24、爬虫_解析_jsonpath解析淘票票



import urllib.request


url = 'https://dianying.taobao.com/cityAction.json?activityId&_ksTS=1629789477003_137&jsoncallback=jsonp138&action=cityAction&n_s=new&event_submit_doGetAllRegion=true'

headers = {
    # ':authority': 'dianying.taobao.com',
    # ':method': 'GET',
    # ':path': '/cityAction.json?activityId&_ksTS=1629789477003_137&jsoncallback=jsonp138&action=cityAction&n_s=new&event_submit_doGetAllRegion=true',
    # ':scheme': 'https',
    'accept': 'text/javascript, application/javascript, application/ecmascript, application/x-ecmascript, */*; q=0.01',
    # 'accept-encoding': 'gzip, deflate, br',
    'accept-language': 'zh-CN,zh;q=0.9',
    'cookie': 'cna=UkO6F8VULRwCAXTqq7dbS5A8; miid=949542021157939863; sgcookie=E100F01JK9XMmyoZRigjfmZKExNdRHQqPf4v9NIWIC1nnpnxyNgROLshAf0gz7lGnkKvwCnu1umyfirMSAWtubqc4g%3D%3D; tracknick=action_li; _cc_=UIHiLt3xSw%3D%3D; enc=dA18hg7jG1xapfVGPHoQCAkPQ4as1%2FEUqsG4M6AcAjHFFUM54HWpBv4AAm0MbQgqO%2BiZ5qkUeLIxljrHkOW%2BtQ%3D%3D; hng=CN%7Czh-CN%7CCNY%7C156; thw=cn; _m_h5_tk=3ca69de1b9ad7dce614840fcd015dcdb_1629776735568; _m_h5_tk_enc=ab56df54999d1d2cac2f82753ae29f82; t=874e6ce33295bf6b95cfcfaff0af0db6; xlly_s=1; cookie2=13acd8f4dafac4f7bd2177d6710d60fe; v=0; _tb_token_=e65ebbe536158; tfstk=cGhRB7mNpnxkDmUx7YpDAMNM2gTGZbWLxUZN9U4ulewe025didli6j5AFPI8MEC..; l=eBrgmF1cOsMXqSxaBO5aFurza77tzIRb8sPzaNbMiInca6OdtFt_rNCK2Ns9SdtjgtfFBetPVKlOcRCEF3apbgiMW_N-1NKDSxJ6-; isg=BBoas2yXLzHdGp3pCh7XVmpja8A8S54lyLj1RySTHq14l7vRDNufNAjpZ2MLRxa9',
    'referer': 'https://dianying.taobao.com/',
    'sec-ch-ua': '"Chromium";v="92", " Not A;Brand";v="99", "Google Chrome";v="92"',
    'sec-ch-ua-mobile': '?0',
    'sec-fetch-dest': 'empty',
    'sec-fetch-mode': 'cors',
    'sec-fetch-site': 'same-origin',
    'user-agent': 'Mozilla/5.0 (Windows NT 10.0; Win64; x64) AppleWebKit/537.36 (KHTML, like Gecko) Chrome/92.0.4515.159 Safari/537.36',
    'x-requested-with': 'XMLHttpRequest',
}

request = urllib.request.Request(url = url, headers = headers)
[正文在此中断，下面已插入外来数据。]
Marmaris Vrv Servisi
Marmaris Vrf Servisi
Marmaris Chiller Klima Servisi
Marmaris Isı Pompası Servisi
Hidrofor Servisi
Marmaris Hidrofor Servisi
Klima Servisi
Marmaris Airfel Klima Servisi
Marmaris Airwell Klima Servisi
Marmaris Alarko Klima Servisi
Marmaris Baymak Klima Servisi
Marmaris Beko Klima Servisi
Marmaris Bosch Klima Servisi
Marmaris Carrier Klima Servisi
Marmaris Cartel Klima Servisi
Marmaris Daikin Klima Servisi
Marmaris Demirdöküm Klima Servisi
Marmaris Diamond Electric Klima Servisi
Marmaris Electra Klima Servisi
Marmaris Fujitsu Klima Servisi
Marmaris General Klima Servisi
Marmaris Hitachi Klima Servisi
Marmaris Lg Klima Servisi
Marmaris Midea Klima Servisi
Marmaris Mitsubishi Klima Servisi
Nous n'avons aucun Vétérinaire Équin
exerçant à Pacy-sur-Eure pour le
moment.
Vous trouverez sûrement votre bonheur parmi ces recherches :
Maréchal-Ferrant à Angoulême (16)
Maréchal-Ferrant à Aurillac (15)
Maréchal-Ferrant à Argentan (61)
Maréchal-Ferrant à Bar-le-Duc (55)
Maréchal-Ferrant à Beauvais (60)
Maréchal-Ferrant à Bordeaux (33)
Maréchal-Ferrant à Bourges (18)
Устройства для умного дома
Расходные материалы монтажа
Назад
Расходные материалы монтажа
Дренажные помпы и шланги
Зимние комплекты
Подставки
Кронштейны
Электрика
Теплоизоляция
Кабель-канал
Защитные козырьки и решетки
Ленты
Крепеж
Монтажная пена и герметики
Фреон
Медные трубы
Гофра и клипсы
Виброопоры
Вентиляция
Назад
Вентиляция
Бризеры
response = urllib.request.urlopen(request)

content = response.read().decode('utf-8')

# split 切割
content = content.split('(')[1].split(')')[0]
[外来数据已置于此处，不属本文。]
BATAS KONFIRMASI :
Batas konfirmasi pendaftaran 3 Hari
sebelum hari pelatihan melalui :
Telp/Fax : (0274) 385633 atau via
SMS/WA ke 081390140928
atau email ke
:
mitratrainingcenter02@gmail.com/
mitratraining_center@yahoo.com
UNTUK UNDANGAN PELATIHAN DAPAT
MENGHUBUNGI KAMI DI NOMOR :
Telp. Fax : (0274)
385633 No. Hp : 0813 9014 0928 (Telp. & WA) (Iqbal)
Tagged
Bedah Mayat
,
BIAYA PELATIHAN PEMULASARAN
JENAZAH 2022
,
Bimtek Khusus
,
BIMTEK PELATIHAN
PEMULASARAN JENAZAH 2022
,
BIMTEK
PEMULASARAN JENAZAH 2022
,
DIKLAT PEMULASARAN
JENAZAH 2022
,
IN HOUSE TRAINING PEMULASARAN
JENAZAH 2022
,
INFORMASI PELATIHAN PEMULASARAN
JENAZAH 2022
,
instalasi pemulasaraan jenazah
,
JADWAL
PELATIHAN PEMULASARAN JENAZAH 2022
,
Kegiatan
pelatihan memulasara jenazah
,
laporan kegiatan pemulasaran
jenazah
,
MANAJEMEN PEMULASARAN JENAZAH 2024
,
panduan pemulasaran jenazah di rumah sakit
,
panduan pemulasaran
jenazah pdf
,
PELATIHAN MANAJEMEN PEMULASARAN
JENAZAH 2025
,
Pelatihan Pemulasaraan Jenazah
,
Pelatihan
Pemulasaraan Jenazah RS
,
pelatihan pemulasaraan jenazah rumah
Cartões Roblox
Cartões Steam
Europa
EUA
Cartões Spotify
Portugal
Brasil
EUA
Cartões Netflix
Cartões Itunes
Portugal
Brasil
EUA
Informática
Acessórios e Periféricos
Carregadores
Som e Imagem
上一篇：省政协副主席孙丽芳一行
with open('爬虫_解析_jsonpath解析淘票票.json','w',encoding='utf-8')as fp:
    fp.write(content)

import json
import jsonpath

obj = json.load(open('爬虫_解析_jsonpath解析淘票票.json','r',encoding='utf-8'))
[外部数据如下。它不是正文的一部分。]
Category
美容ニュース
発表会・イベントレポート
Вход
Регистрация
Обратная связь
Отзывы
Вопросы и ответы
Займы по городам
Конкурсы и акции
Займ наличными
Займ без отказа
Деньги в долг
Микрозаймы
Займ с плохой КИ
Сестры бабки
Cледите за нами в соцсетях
city_list = jsonpath.jsonpath(obj,'$..regionName')

print(city_list)


25、爬虫_解析_bs4的基本使用

<!DOCTYPE html>
<html lang="en">
<head>
    <meta charset="UTF-8">
    <title>Title</title>
</head>
<body>

    <div>
        <ul>
            <li id="l1">张三</li>
            <li id="l2">李四</li>
            <li>王五</li>
            <a href="" id="" class="a1">123</a>
            <span>嘿嘿嘿</span>
        </ul>
    </div>


    <a href="" title="a2">百度</a>

    <div id="d1">
        <span>
            哈哈哈
        </span>
    </div>

    <p id="p1" class="p1">呵呵呵</p>
</body>
</html>

26、爬虫_解析_bs4的基本使用



from bs4 import BeautifulSoup


# 通过解析本地文件 来将bs4的基础语法进行讲解
# 默认打开的文件的编码格式是gbk 所以在打开文件的时候需要指定编码
soup = BeautifulSoup(open('爬虫_解析_bs4的基本使用.html',encoding='utf-8'),'lxml')

# 根据标签名查找节点
# 找到的是第一个符合条件的数据
# print(soup.a)
# 获取标签的属性和属性值
# print(soup.a.attrs)

# bs4的一些函数
# (1)find
# 返回的是第一个符合条件的数据
# print(soup.find('a'))

# 根据title的值来找到对应的标签对象
# print(soup.find('a',title="a2"))

# 根据class的值来找到对应的标签对象  注意的是class需要添加下划线
# print(soup.find('a',class_="a1"))


# (2)find_all  返回的是一个列表 并且返回了所有的a标签
# print(soup.find_all('a'))

# 如果想获取的是多个标签的数据 那么需要在find_all的参数中添加的是列表的数据
# print(soup.find_all(['a','span']))

# limit的作用是查找前几个数据
# print(soup.find_all('li',limit=2))


# (3)select(推荐)
# select方法返回的是一个列表  并且会返回多个数据
# print(soup.select('a'))

# 可以通过.代表class  我们把这种操作叫做类选择器
# print(soup.select('.a1'))

# print(soup.select('#l1'))


# 属性选择器---通过属性来寻找对应的标签
# 查找到li标签中有id的标签
# print(soup.select('li[id]'))

# 查找到li标签中id为l2的标签
# print(soup.select('li[id="l2"]'))


# 层级选择器
#  后代选择器
# 找到的是div下面的li
# print(soup.select('div li'))

# 子代选择器
#  某标签的第一级子标签
# 注意:很多的计算机编程语言中 如果不加空格不会输出内容  但是在bs4中 不会报错 会显示内容
# print(soup.select('div > ul > li'))


# 找到a标签和li标签的所有的对象
# print(soup.select('a,li'))

# 节点信息
#    获取节点内容
# obj = soup.select('#d1')[0]
# 如果标签对象中 只有内容 那么string和get_text()都可以使用
# 如果标签对象中 除了内容还有标签 那么string就获取不到数据 而get_text()是可以获取数据
# 我们一般情况下  推荐使用get_text()
# print(obj.string)
# print(obj.get_text())

# 节点的属性
# obj = soup.select('#p1')[0]
# name是标签的名字
# print(obj.name)
# 将属性值左右一个字典返回
# print(obj.attrs)

# 获取节点的属性
obj = soup.select('#p1')[0]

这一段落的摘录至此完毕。